▶ [ACTIVITY]
Reproduce the records below exactly as they appear, omitting any pictures they contain.

▶ [DATASET RECORDS]
'''
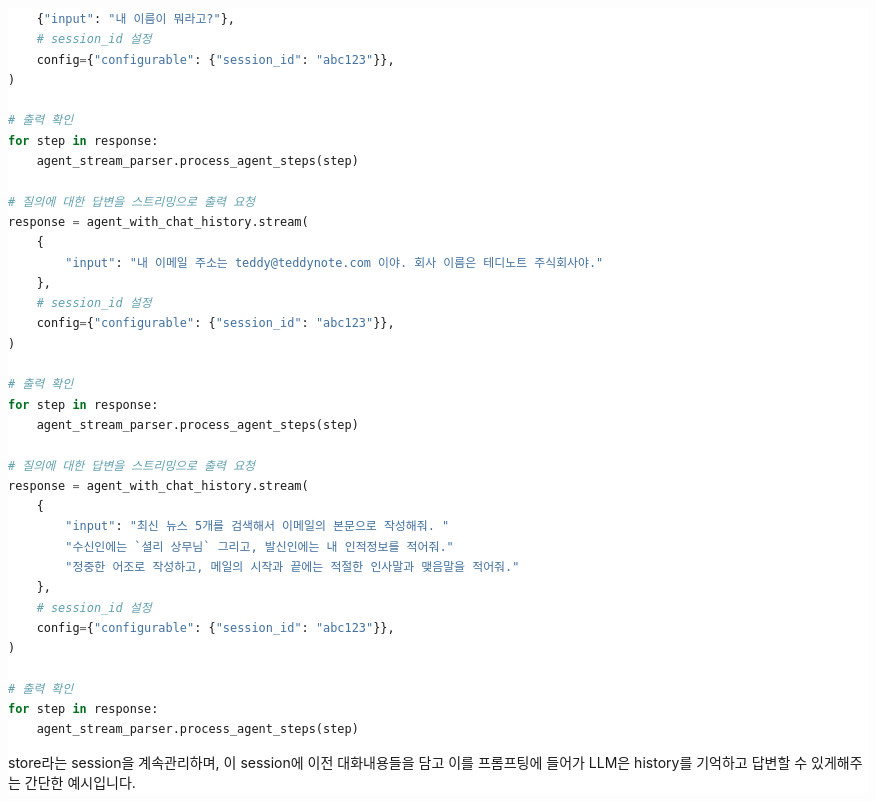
 ```python
    {"input": "내 이름이 뭐라고?"},
    # session_id 설정
    config={"configurable": {"session_id": "abc123"}},
)

# 출력 확인
for step in response:
    agent_stream_parser.process_agent_steps(step)
    
# 질의에 대한 답변을 스트리밍으로 출력 요청
response = agent_with_chat_history.stream(
    {
        "input": "내 이메일 주소는 teddy@teddynote.com 이야. 회사 이름은 테디노트 주식회사야."
    },
    # session_id 설정
    config={"configurable": {"session_id": "abc123"}},
)

# 출력 확인
for step in response:
    agent_stream_parser.process_agent_steps(step)
    
# 질의에 대한 답변을 스트리밍으로 출력 요청
response = agent_with_chat_history.stream(
    {
        "input": "최신 뉴스 5개를 검색해서 이메일의 본문으로 작성해줘. "
        "수신인에는 `셜리 상무님` 그리고, 발신인에는 내 인적정보를 적어줘."
        "정중한 어조로 작성하고, 메일의 시작과 끝에는 적절한 인사말과 맺음말을 적어줘."
    },
    # session_id 설정
    config={"configurable": {"session_id": "abc123"}},
)

# 출력 확인
for step in response:
    agent_stream_parser.process_agent_steps(step)
```

store라는 session을 계속관리하며, 이 session에 이전 대화내용들을 담고 이를 프롬프팅에 들어가 LLM은 history를 기억하고 답변할 수 있게해주는 간단한 예시입니다. 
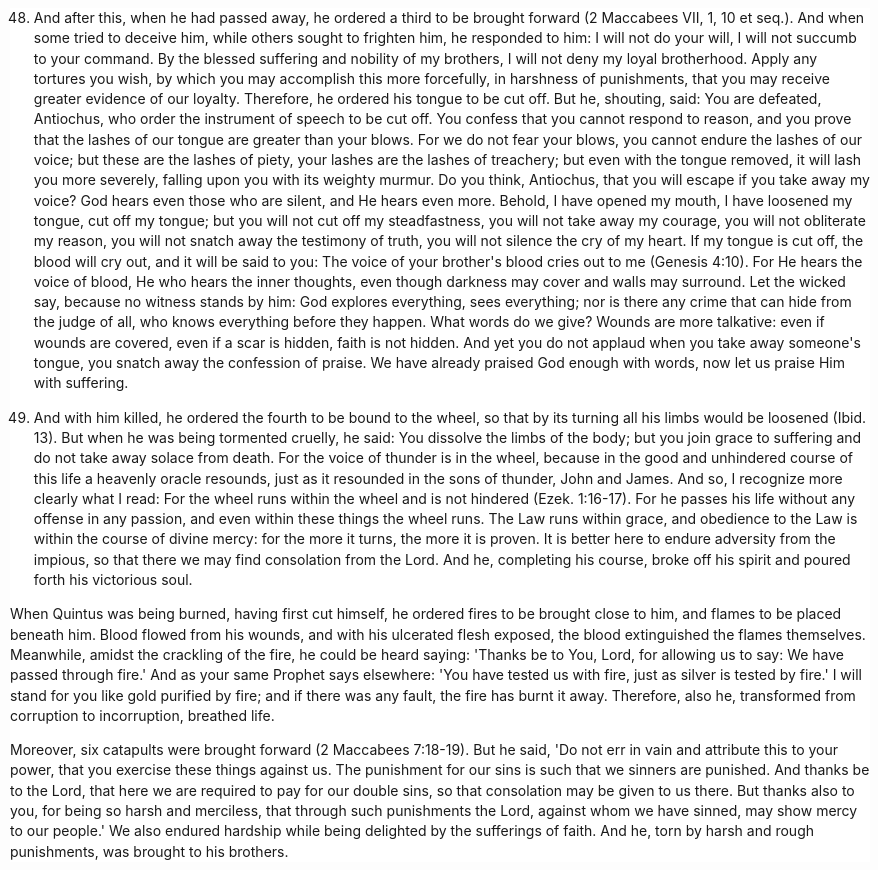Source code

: 48. And after this, when he had passed away, he ordered a third to be brought forward (2 Maccabees VII, 1, 10 et seq.). And when some tried to deceive him, while others sought to frighten him, he responded to him: I will not do your will, I will not succumb to your command. By the blessed suffering and nobility of my brothers, I will not deny my loyal brotherhood. Apply any tortures you wish, by which you may accomplish this more forcefully, in harshness of punishments, that you may receive greater evidence of our loyalty. Therefore, he ordered his tongue to be cut off. But he, shouting, said: You are defeated, Antiochus, who order the instrument of speech to be cut off. You confess that you cannot respond to reason, and you prove that the lashes of our tongue are greater than your blows. For we do not fear your blows, you cannot endure the lashes of our voice; but these are the lashes of piety, your lashes are the lashes of treachery; but even with the tongue removed, it will lash you more severely, falling upon you with its weighty murmur. Do you think, Antiochus, that you will escape if you take away my voice? God hears even those who are silent, and He hears even more. Behold, I have opened my mouth, I have loosened my tongue, cut off my tongue; but you will not cut off my steadfastness, you will not take away my courage, you will not obliterate my reason, you will not snatch away the testimony of truth, you will not silence the cry of my heart. If my tongue is cut off, the blood will cry out, and it will be said to you: The voice of your brother's blood cries out to me (Genesis 4:10). For He hears the voice of blood, He who hears the inner thoughts, even though darkness may cover and walls may surround. Let the wicked say, because no witness stands by him: God explores everything, sees everything; nor is there any crime that can hide from the judge of all, who knows everything before they happen. What words do we give? Wounds are more talkative: even if wounds are covered, even if a scar is hidden, faith is not hidden. And yet you do not applaud when you take away someone's tongue, you snatch away the confession of praise. We have already praised God enough with words, now let us praise Him with suffering.


49. And with him killed, he ordered the fourth to be bound to the wheel, so that by its turning all his limbs would be loosened (Ibid. 13). But when he was being tormented cruelly, he said: You dissolve the limbs of the body; but you join grace to suffering and do not take away solace from death. For the voice of thunder is in the wheel, because in the good and unhindered course of this life a heavenly oracle resounds, just as it resounded in the sons of thunder, John and James. And so, I recognize more clearly what I read: For the wheel runs within the wheel and is not hindered (Ezek. 1:16-17). For he passes his life without any offense in any passion, and even within these things the wheel runs. The Law runs within grace, and obedience to the Law is within the course of divine mercy: for the more it turns, the more it is proven. It is better here to endure adversity from the impious, so that there we may find consolation from the Lord. And he, completing his course, broke off his spirit and poured forth his victorious soul.

When Quintus was being burned, having first cut himself, he ordered fires to be brought close to him, and flames to be placed beneath him. Blood flowed from his wounds, and with his ulcerated flesh exposed, the blood extinguished the flames themselves. Meanwhile, amidst the crackling of the fire, he could be heard saying: 'Thanks be to You, Lord, for allowing us to say: We have passed through fire.' And as your same Prophet says elsewhere: 'You have tested us with fire, just as silver is tested by fire.' I will stand for you like gold purified by fire; and if there was any fault, the fire has burnt it away. Therefore, also he, transformed from corruption to incorruption, breathed life.

Moreover, six catapults were brought forward (2 Maccabees 7:18-19). But he said, 'Do not err in vain and attribute this to your power, that you exercise these things against us. The punishment for our sins is such that we sinners are punished. And thanks be to the Lord, that here we are required to pay for our double sins, so that consolation may be given to us there. But thanks also to you, for being so harsh and merciless, that through such punishments the Lord, against whom we have sinned, may show mercy to our people.' We also endured hardship while being delighted by the sufferings of faith. And he, torn by harsh and rough punishments, was brought to his brothers.

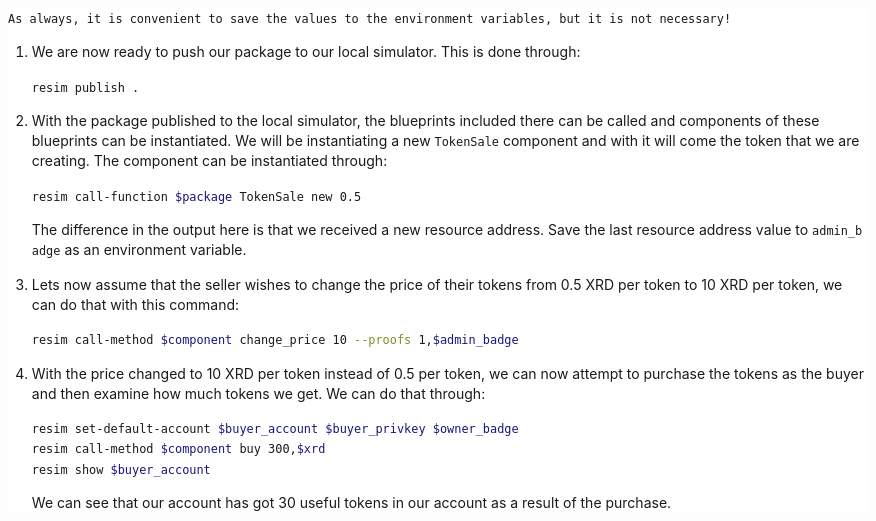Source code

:     As always, it is convenient to save the values to the environment variables, but it is not necessary!

1. We are now ready to push our package to our local simulator. This is done through:

    ```sh
    resim publish .
    ```

1. With the package published to the local simulator, the blueprints included there can be called and components of these blueprints can be instantiated. We will be instantiating a new `TokenSale` component and with it will come the token that we are creating. The component can be instantiated through: 

    ```sh
    resim call-function $package TokenSale new 0.5
    ```
    The difference in the output here is that we received a new resource address. Save the last resource address value to `admin_badge` as an environment variable.

1. Lets now assume that the seller wishes to change the price of their tokens from 0.5 XRD per token to 10 XRD per token, we can do that with this command:

    ```sh
    resim call-method $component change_price 10 --proofs 1,$admin_badge
    ```

1. With the price changed to 10 XRD per token instead of 0.5 per token, we can now attempt to purchase the tokens as the buyer and then examine how much tokens we get. We can do that through:

    ```sh
    resim set-default-account $buyer_account $buyer_privkey $owner_badge
    resim call-method $component buy 300,$xrd
    resim show $buyer_account
    ```

    We can see that our account has got 30 useful tokens in our account as a result of the purchase.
'''
▶ [ANSWER BOX]
 ```python
    {"input": "내 이름이 뭐라고?"},
    # session_id 설정
    config={"configurable": {"session_id": "abc123"}},
)

# 출력 확인
for step in response:
    agent_stream_parser.process_agent_steps(step)
    
# 질의에 대한 답변을 스트리밍으로 출력 요청
response = agent_with_chat_history.stream(
    {
        "input": "내 이메일 주소는 teddy@teddynote.com 이야. 회사 이름은 테디노트 주식회사야."
    },
    # session_id 설정
    config={"configurable": {"session_id": "abc123"}},
)

# 출력 확인
for step in response:
    agent_stream_parser.process_agent_steps(step)
    
# 질의에 대한 답변을 스트리밍으로 출력 요청
response = agent_with_chat_history.stream(
    {
        "input": "최신 뉴스 5개를 검색해서 이메일의 본문으로 작성해줘. "
        "수신인에는 `셜리 상무님` 그리고, 발신인에는 내 인적정보를 적어줘."
        "정중한 어조로 작성하고, 메일의 시작과 끝에는 적절한 인사말과 맺음말을 적어줘."
    },
    # session_id 설정
    config={"configurable": {"session_id": "abc123"}},
)

# 출력 확인
for step in response:
    agent_stream_parser.process_agent_steps(step)
```

store라는 session을 계속관리하며, 이 session에 이전 대화내용들을 담고 이를 프롬프팅에 들어가 LLM은 history를 기억하고 답변할 수 있게해주는 간단한 예시입니다. 
Source code

: 48. And after this, when he had passed away, he ordered a third to be brought forward (2 Maccabees VII, 1, 10 et seq.). And when some tried to deceive him, while others sought to frighten him, he responded to him: I will not do your will, I will not succumb to your command. By the blessed suffering and nobility of my brothers, I will not deny my loyal brotherhood. Apply any tortures you wish, by which you may accomplish this more forcefully, in harshness of punishments, that you may receive greater evidence of our loyalty. Therefore, he ordered his tongue to be cut off. But he, shouting, said: You are defeated, Antiochus, who order the instrument of speech to be cut off. You confess that you cannot respond to reason, and you prove that the lashes of our tongue are greater than your blows. For we do not fear your blows, you cannot endure the lashes of our voice; but these are the lashes of piety, your lashes are the lashes of treachery; but even with the tongue removed, it will lash you more severely, falling upon you with its weighty murmur. Do you think, Antiochus, that you will escape if you take away my voice? God hears even those who are silent, and He hears even more. Behold, I have opened my mouth, I have loosened my tongue, cut off my tongue; but you will not cut off my steadfastness, you will not take away my courage, you will not obliterate my reason, you will not snatch away the testimony of truth, you will not silence the cry of my heart. If my tongue is cut off, the blood will cry out, and it will be said to you: The voice of your brother's blood cries out to me (Genesis 4:10). For He hears the voice of blood, He who hears the inner thoughts, even though darkness may cover and walls may surround. Let the wicked say, because no witness stands by him: God explores everything, sees everything; nor is there any crime that can hide from the judge of all, who knows everything before they happen. What words do we give? Wounds are more talkative: even if wounds are covered, even if a scar is hidden, faith is not hidden. And yet you do not applaud when you take away someone's tongue, you snatch away the confession of praise. We have already praised God enough with words, now let us praise Him with suffering.


49. And with him killed, he ordered the fourth to be bound to the wheel, so that by its turning all his limbs would be loosened (Ibid. 13). But when he was being tormented cruelly, he said: You dissolve the limbs of the body; but you join grace to suffering and do not take away solace from death. For the voice of thunder is in the wheel, because in the good and unhindered course of this life a heavenly oracle resounds, just as it resounded in the sons of thunder, John and James. And so, I recognize more clearly what I read: For the wheel runs within the wheel and is not hindered (Ezek. 1:16-17). For he passes his life without any offense in any passion, and even within these things the wheel runs. The Law runs within grace, and obedience to the Law is within the course of divine mercy: for the more it turns, the more it is proven. It is better here to endure adversity from the impious, so that there we may find consolation from the Lord. And he, completing his course, broke off his spirit and poured forth his victorious soul.

When Quintus was being burned, having first cut himself, he ordered fires to be brought close to him, and flames to be placed beneath him. Blood flowed from his wounds, and with his ulcerated flesh exposed, the blood extinguished the flames themselves. Meanwhile, amidst the crackling of the fire, he could be heard saying: 'Thanks be to You, Lord, for allowing us to say: We have passed through fire.' And as your same Prophet says elsewhere: 'You have tested us with fire, just as silver is tested by fire.' I will stand for you like gold purified by fire; and if there was any fault, the fire has burnt it away. Therefore, also he, transformed from corruption to incorruption, breathed life.

Moreover, six catapults were brought forward (2 Maccabees 7:18-19). But he said, 'Do not err in vain and attribute this to your power, that you exercise these things against us. The punishment for our sins is such that we sinners are punished. And thanks be to the Lord, that here we are required to pay for our double sins, so that consolation may be given to us there. But thanks also to you, for being so harsh and merciless, that through such punishments the Lord, against whom we have sinned, may show mercy to our people.' We also endured hardship while being delighted by the sufferings of faith. And he, torn by harsh and rough punishments, was brought to his brothers.

Source code

:     As always, it is convenient to save the values to the environment variables, but it is not necessary!

1. We are now ready to push our package to our local simulator. This is done through:

    ```sh
    resim publish .
    ```

1. With the package published to the local simulator, the blueprints included there can be called and components of these blueprints can be instantiated. We will be instantiating a new `TokenSale` component and with it will come the token that we are creating. The component can be instantiated through: 

    ```sh
    resim call-function $package TokenSale new 0.5
    ```
    The difference in the output here is that we received a new resource address. Save the last resource address value to `admin_badge` as an environment variable.

1. Lets now assume that the seller wishes to change the price of their tokens from 0.5 XRD per token to 10 XRD per token, we can do that with this command:

    ```sh
    resim call-method $component change_price 10 --proofs 1,$admin_badge
    ```

1. With the price changed to 10 XRD per token instead of 0.5 per token, we can now attempt to purchase the tokens as the buyer and then examine how much tokens we get. We can do that through:

    ```sh
    resim set-default-account $buyer_account $buyer_privkey $owner_badge
    resim call-method $component buy 300,$xrd
    resim show $buyer_account
    ```

    We can see that our account has got 30 useful tokens in our account as a result of the purchase.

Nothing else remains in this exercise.